# ПРОВЕРЬТЕ ПОНИМАНИЕ
- A) Воспроизведите дословно часть текста об отношениях КСА и ОАЭ: всё от слов «Во-первых, сдержать процессы» вниз до слов «для себя ключе.».
- B) Пожалуйста, напишите продолжение текста об отношениях КСА и ОАЭ, начиная сразу после его последнего предложения.

# ВЫБРАННЫЙ ОТРЫВОК
+--

Французские эксперты об отношениях между КСА и ОАЭ. Часть 3

С 2011 года уровень взаимодействия между КСА и ОАЭ в региональных делах резко усилился. Можно выделить несколько общих задач двух аравийских монархий.

Во-первых, сдержать процессы «арабских революций» и не допустить прихода к власти в странах Ближнего Востока «Братьев-мусульман».

Во-вторых, решить йеменский кризис в выгодном для себя ключе.

В-третьих, сообща противостоять активности Ирана в регионе.

В марте 2011 года оба государства под зонтиком ССАГПЗ совершили вооруженную интервенцию на Бахрейне для того, чтобы подавить здесь народное восстание. В 2013 году они оказали финансовую и логистическую помощь организаторам военного переворота, свергнувшего президента АРЕ Мухаммеда Мурси. И КСА, и ОАЭ опасались  установления партнерских отношений между Ираном и Египтом, а также появления на Ближнем Востоке «полумесяца Братьев-мусульман».

В марте и ноябре 2014 года сначала Абу-Даби, а затем Эр-Рияд внесли «Братьев-мусульман» в список террористических организаций. Необходимо отметить, что начиная с 1960-х годов многие лидеры и активисты «братьев» проживали в странах Залива. Особенно это касалось египтян, спасавшихся от репрессий правительства Гамаля Абдель Насера. На первом этапе борьбы против «Исламского государства» (ИГ, запрещено в России) КСА и ОАЭ приняли участие в борьбе против этой террористической организации в рамках Международной коалиции, руководимой США. Это объяснялось тем, что террористы из ИГ провели ряд взрывов в саудовской провинции Шаркийя, а самопровозглашенный халиф Абу Бакр аль-Багдади призвал к народному восстанию против «безбожного» режима аль-Саудов. Однако после начала военных действий аравийской коалиции в Йемене активность КСА и ОАЭ в рамках антитеррористической коалиции пошла на спад.

+--

(Изображения поз человека с координатами)
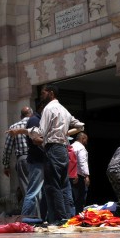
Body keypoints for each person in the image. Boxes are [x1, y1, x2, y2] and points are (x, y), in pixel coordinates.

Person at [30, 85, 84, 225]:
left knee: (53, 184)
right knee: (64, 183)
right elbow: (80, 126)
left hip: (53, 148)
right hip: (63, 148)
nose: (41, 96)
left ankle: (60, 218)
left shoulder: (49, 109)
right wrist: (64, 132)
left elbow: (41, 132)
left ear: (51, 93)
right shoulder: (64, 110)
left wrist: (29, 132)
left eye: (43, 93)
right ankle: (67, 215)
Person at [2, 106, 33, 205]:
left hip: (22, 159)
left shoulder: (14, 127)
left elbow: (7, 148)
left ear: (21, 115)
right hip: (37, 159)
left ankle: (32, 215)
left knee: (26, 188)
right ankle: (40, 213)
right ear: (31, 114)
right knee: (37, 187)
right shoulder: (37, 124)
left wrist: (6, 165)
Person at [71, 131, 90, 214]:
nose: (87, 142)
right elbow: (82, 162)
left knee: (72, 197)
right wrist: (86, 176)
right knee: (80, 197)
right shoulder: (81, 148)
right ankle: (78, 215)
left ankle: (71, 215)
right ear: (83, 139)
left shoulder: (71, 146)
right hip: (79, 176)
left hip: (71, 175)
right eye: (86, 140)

+--

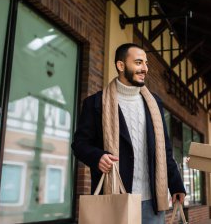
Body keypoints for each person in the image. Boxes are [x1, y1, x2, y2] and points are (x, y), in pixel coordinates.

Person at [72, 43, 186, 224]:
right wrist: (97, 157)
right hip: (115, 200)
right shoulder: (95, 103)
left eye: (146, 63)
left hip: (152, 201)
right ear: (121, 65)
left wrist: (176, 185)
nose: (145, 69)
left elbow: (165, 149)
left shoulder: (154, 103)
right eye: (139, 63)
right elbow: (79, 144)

+--

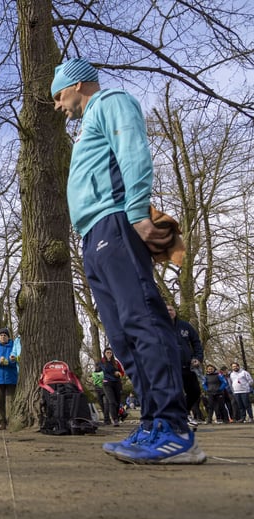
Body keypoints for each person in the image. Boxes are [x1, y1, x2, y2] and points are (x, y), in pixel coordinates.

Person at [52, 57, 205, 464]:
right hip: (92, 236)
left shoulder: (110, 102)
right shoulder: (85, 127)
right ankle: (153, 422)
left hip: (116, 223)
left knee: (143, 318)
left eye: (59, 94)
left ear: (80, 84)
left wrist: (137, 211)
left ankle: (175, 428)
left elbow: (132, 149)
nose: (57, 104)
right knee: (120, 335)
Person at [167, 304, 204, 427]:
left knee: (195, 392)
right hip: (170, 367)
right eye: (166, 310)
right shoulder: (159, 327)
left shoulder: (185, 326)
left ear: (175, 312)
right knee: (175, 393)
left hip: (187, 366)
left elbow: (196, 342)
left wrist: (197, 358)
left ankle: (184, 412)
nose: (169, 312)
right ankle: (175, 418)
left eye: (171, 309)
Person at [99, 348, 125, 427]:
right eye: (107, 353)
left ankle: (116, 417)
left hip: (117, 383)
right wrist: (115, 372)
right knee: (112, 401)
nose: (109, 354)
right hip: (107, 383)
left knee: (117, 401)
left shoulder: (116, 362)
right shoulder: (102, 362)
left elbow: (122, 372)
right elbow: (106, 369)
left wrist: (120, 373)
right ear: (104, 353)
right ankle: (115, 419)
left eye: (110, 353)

+--

# ОТВЕТЫ ПО ПОРЯДКУ
- A)
Во-первых, сдержать процессы «арабских революций» и не допустить прихода к власти в странах Ближнего Востока «Братьев-мусульман».

Во-вторых, решить йеменский кризис в выгодном для себя ключе.

- B)
На иранском направлении оба государства также вели слаженную политику. Саудовско-иранские противоречия возникли очень давно. До 1979 года оба государства соперничали за статус «лучшего американского союзника» в регионе. После победы в Иране Исламской революции иранская модель революционного политического ислама стала соперничать с консервативной ваххабитской идеологией саудитов.  В качестве примера можно назвать кровавые события во время хаджа 1987 года в Мекке, когда беспорядки  привели к гибели 287 иранских паломников. По мнению французского аналитика, американская интервенция в Ираке в 2003 году привела к тому, что ирано-саудовское соперничество стало «фактором, структурирующим геополитику Ближнего Востока». Это соперничество выразилось в прокси-войнах на территориях третьих стран: Ирака, Сирии, Йемена и Ливана. В Ливане Тегеран и Эр-Рияд используют локальные политические конфликты и опираются на различные силы. Если Иран действует с помощью шиитского движения «Хизбалла» и возглавляемой им Коалиции 8 марта, то Саудовская Аравия опирается на суннитскую общину. До недавнего времени в ней лидировала семья Харири. КСА вначале поддерживало Саада Харири, а затем в 2017 году, когда стали сомневаться в его лояльности, вынудили его уйти в отставку, спровоцировав правительственный кризис в Ливане. Противоречия между ОАЭ и Ираном не столь масштабны. Их основу составляет территориальный спор за острова Абу Муса, Большой и Малый Томб. Руководство ОАЭ опасается, что в случае масштабного военного конфликта с ИРИ иранцы могут перекрыть Ормузский пролив, по которому идет 21% мировой торговли углеводородами. Кроме того, в Дубае проживает значительная иранская община, содействующая обходу американских санкций против ИРИ и приносящая доход местному бюджету.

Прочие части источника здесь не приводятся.